Inséparables depuis 15 ans déjà, mais rivaux
Sur son compte twitter comptant 14 400 abonnés, pas mal ! Matt Tegenkamp se décrit par ordre de priorité comme un père, un mari, un Badger comprenez par là qu’il fut étudiant de l’université du Wisconsin ayant pour emblème le blaireau. Puis il se définit comme Olympien et enfin coureur professionnel au sein du team Nike. Le 14 décembre 2014, Matt Tegenkamp n’a pas oublié de twitter l’annonce du comité d’organisation des J.O. de 2016 : « Rio, c’est dans 600 jours ». L’image accompagnant ce message est symbolique : le Corcovado et son Christ émergeant au dessus d’une mer de nuage pour inviter aux rêves et aux espérances.
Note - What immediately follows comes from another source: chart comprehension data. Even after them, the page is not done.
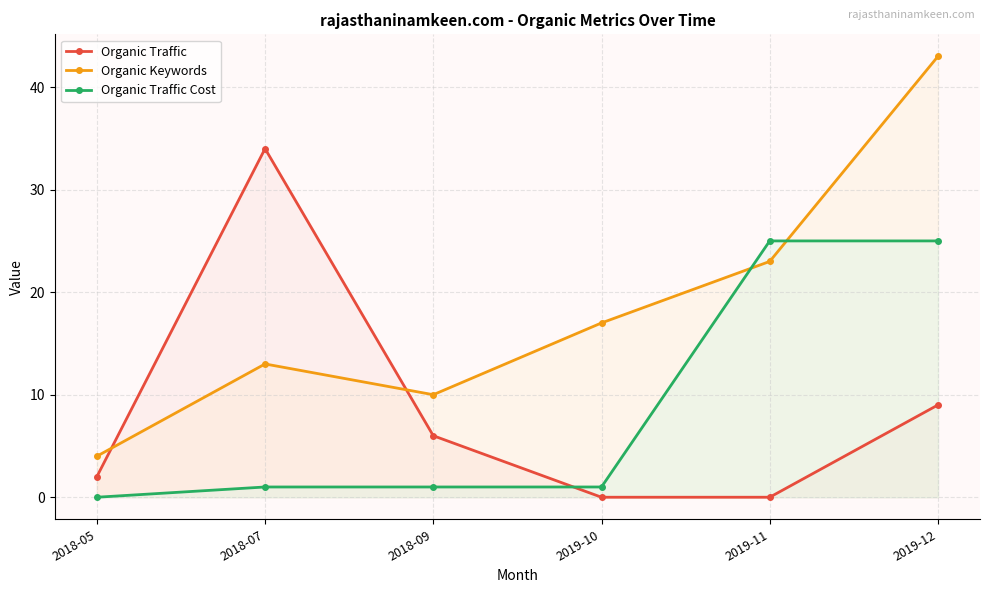

Which series has the largest total across all categories?

Organic Keywords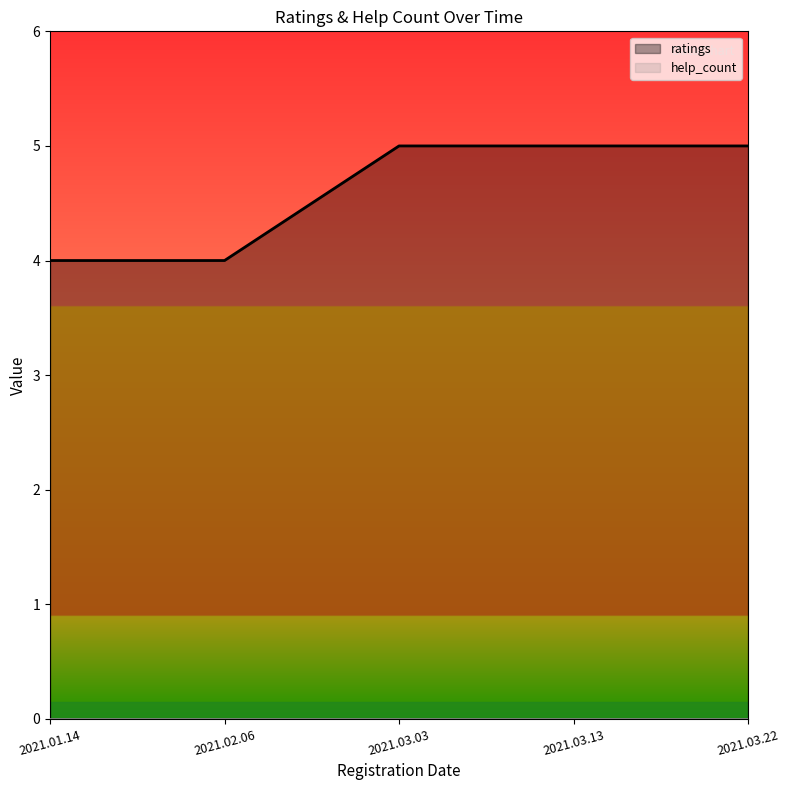

Is it true that the value at 2021.03.03 is 9?

False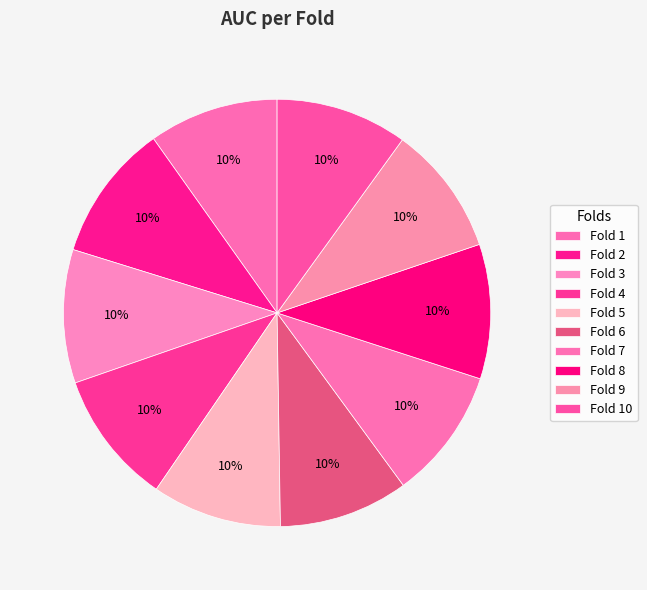

What percentage do Fold 5 and Fold 10 together represent?

19.8%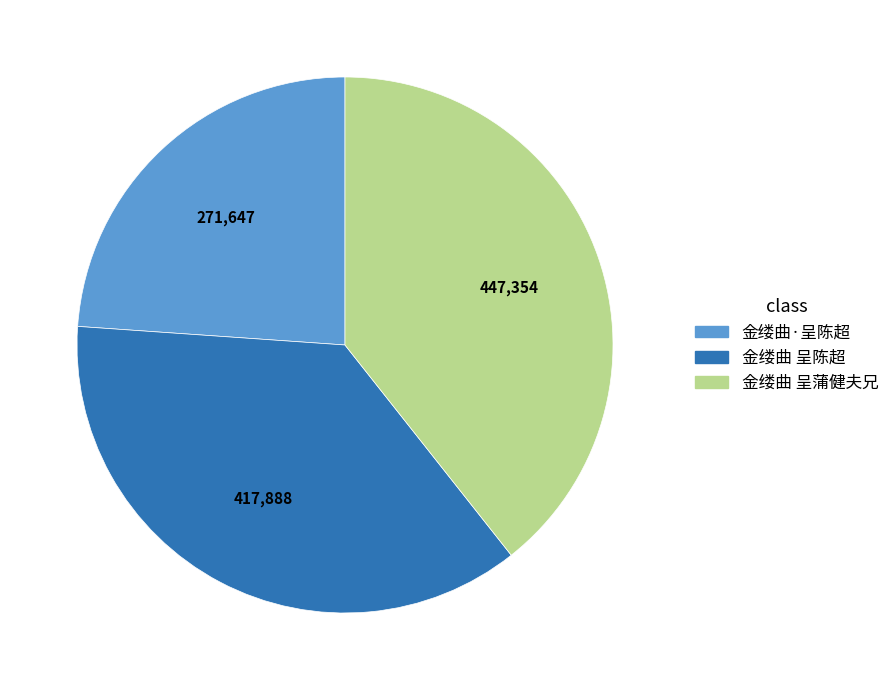

Is there any slice that represents more than half of the pie?

No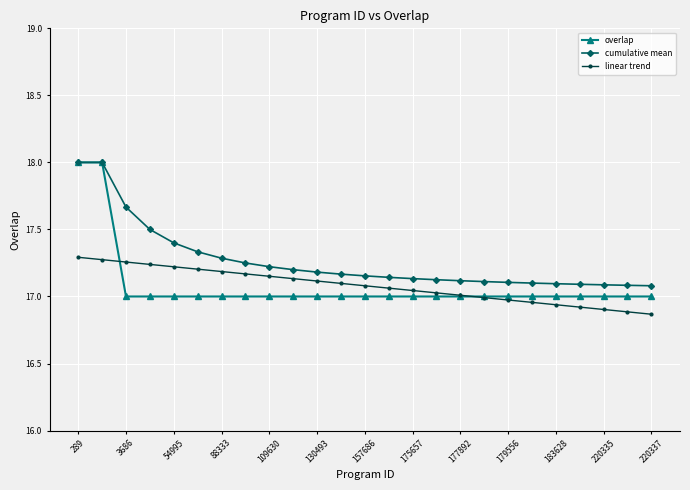

True or false: cumulative mean and linear trend intersect in this chart.

False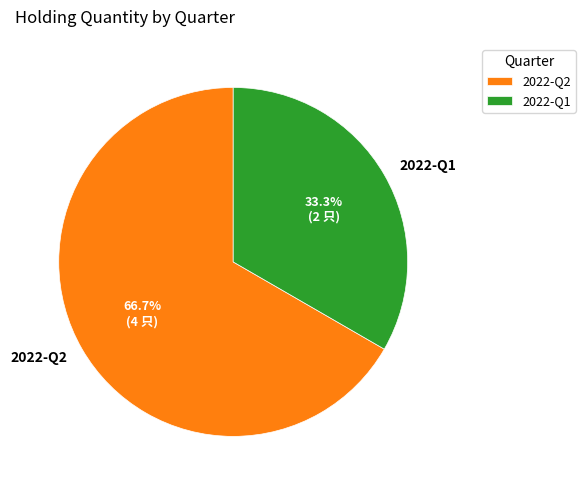

Is 2022-Q2 the majority of the pie?

Yes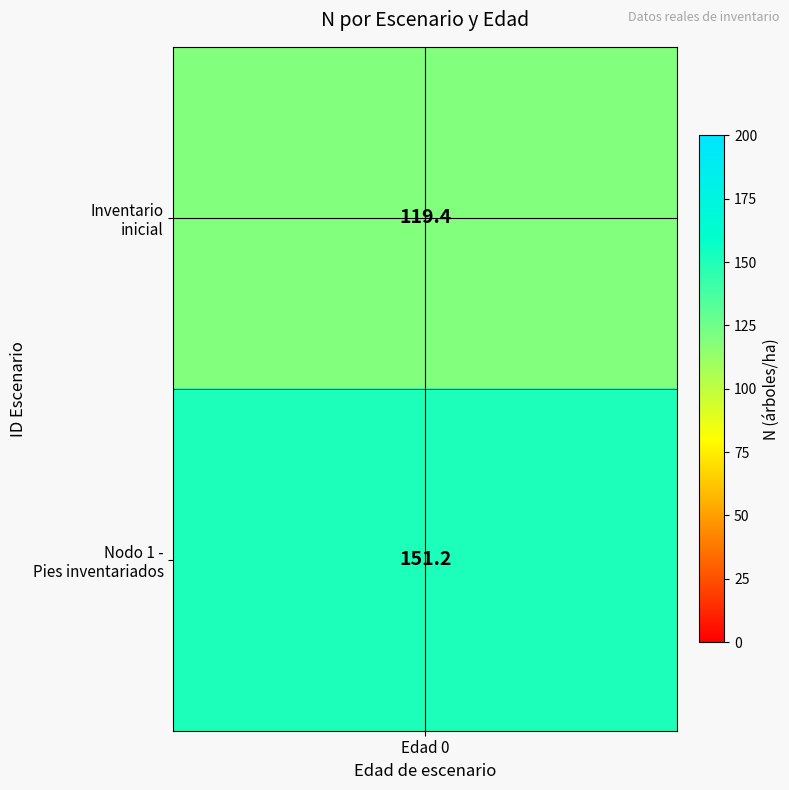

What is the maximum value for Nodo 1 - Pies inventariados?

151.2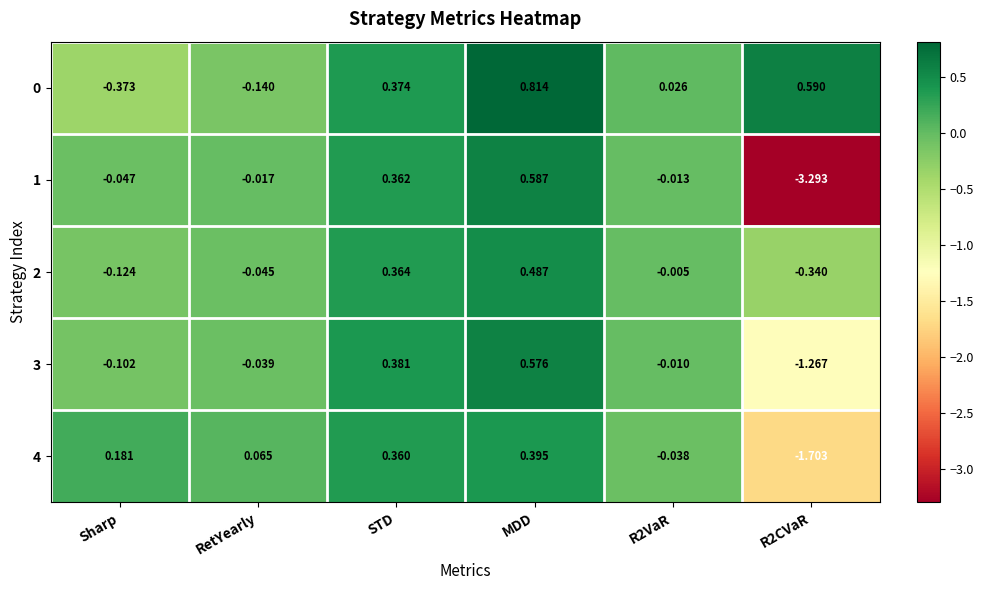

Is the value of 0 at STD greater than the value of 4 at MDD?

No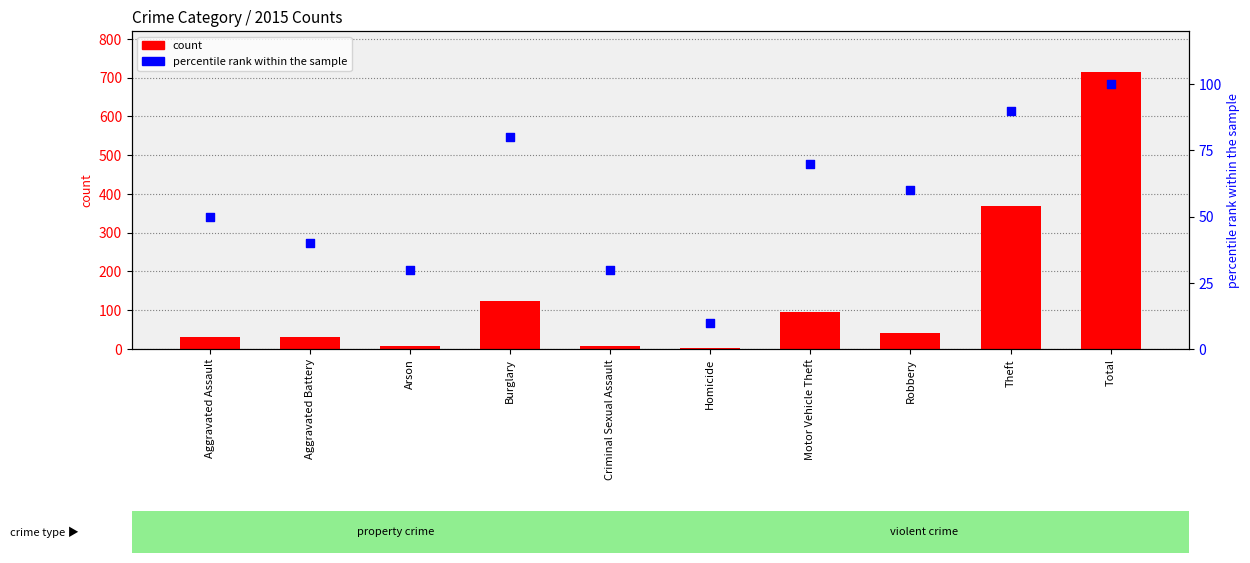

Is the value of count at Arson greater than the value of percentile rank within the sample at Motor Vehicle Theft?

No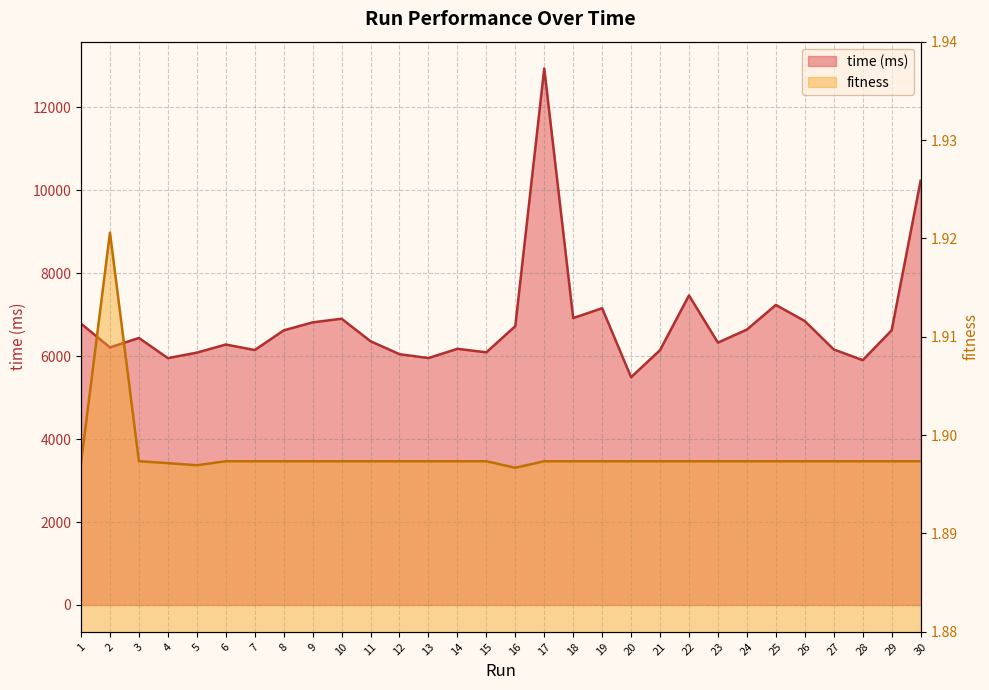

Rank the series by their maximum value, from lowest to highest.

fitness, time (ms)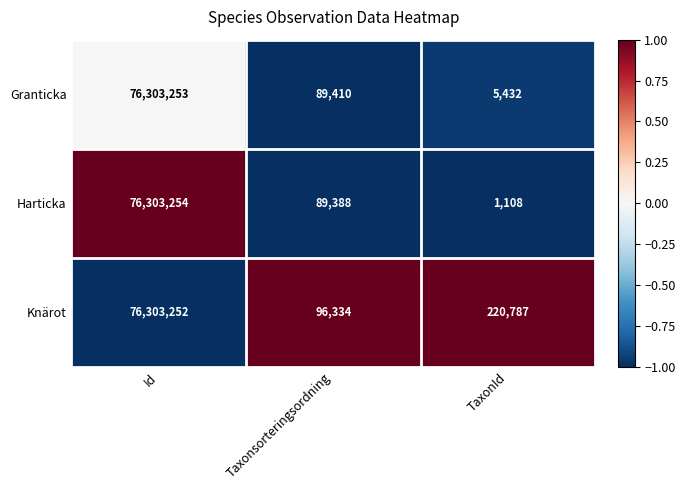

Is the value of Knärot at Taxonsorteringsordning greater than the value of Granticka at Taxonsorteringsordning?

Yes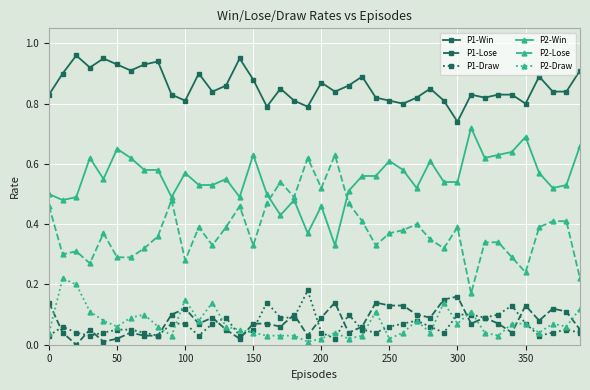

How many categories are shown in the chart?

40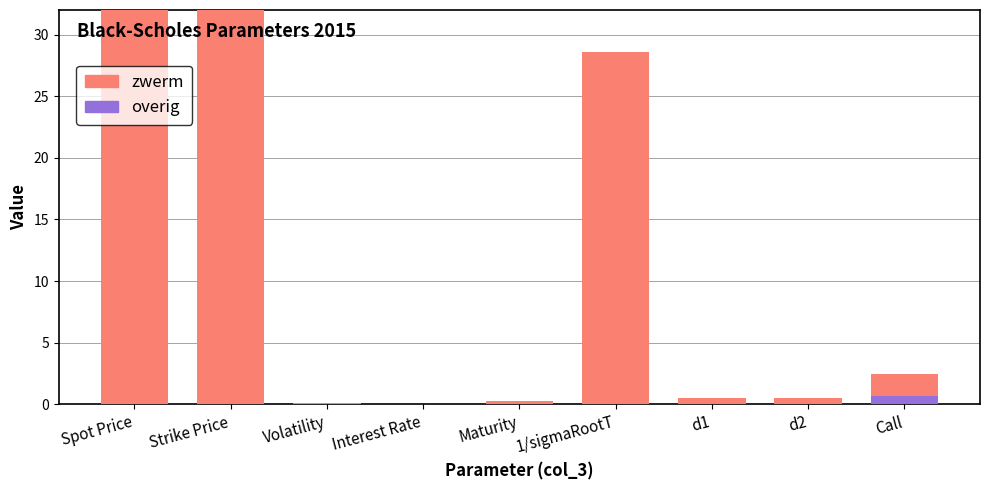

Reading left to right, list all the values displayed in this chart.

zwerm: Spot Price=100.0	Strike Price=99.5	Volatility=0.1	Interest Rate=0.1	Maturity=0.2	1/sigmaRootT=28.6	d1=0.5	d2=0.5	Call=2.4
overig: Spot Price=0.0	Strike Price=0.0	Volatility=0.0	Interest Rate=0.0	Maturity=0.0	1/sigmaRootT=0.0	d1=0.0	d2=0.0	Call=0.7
Celles d’une potentielle troisième sélection pour Ted et Ritz, inséparables depuis 15 ans déjà, mais rivaux. Sur 10 000 m, sur marathon ? Ce sont les trials 2016 qui en décideront. Ils auront lieu le 13 février 2016 à Los Angeles.
Cet hiver, Le compte twitter de Ritz a pris un coup de chaud lorsque celui-ci a de nouveau mis les feux en imposant sa foulée puissante toutes pointes devant dans les labours des cross européens. En surprenant son petit monde de followers même si ce Nike Man a toujours fait preuve d’une régularité au plus haut niveau quelque soit la surface qu’il griffe ou caresse. Dathan Ritzenhein, 4ème à Houston pour les trials 2012 connait toutes les arcanes de cette loterie impitoyable et assassine, course d’un jour qui ouvre ou ferme les portes sur la magie des Jeux. Le compte à rebours est lancé.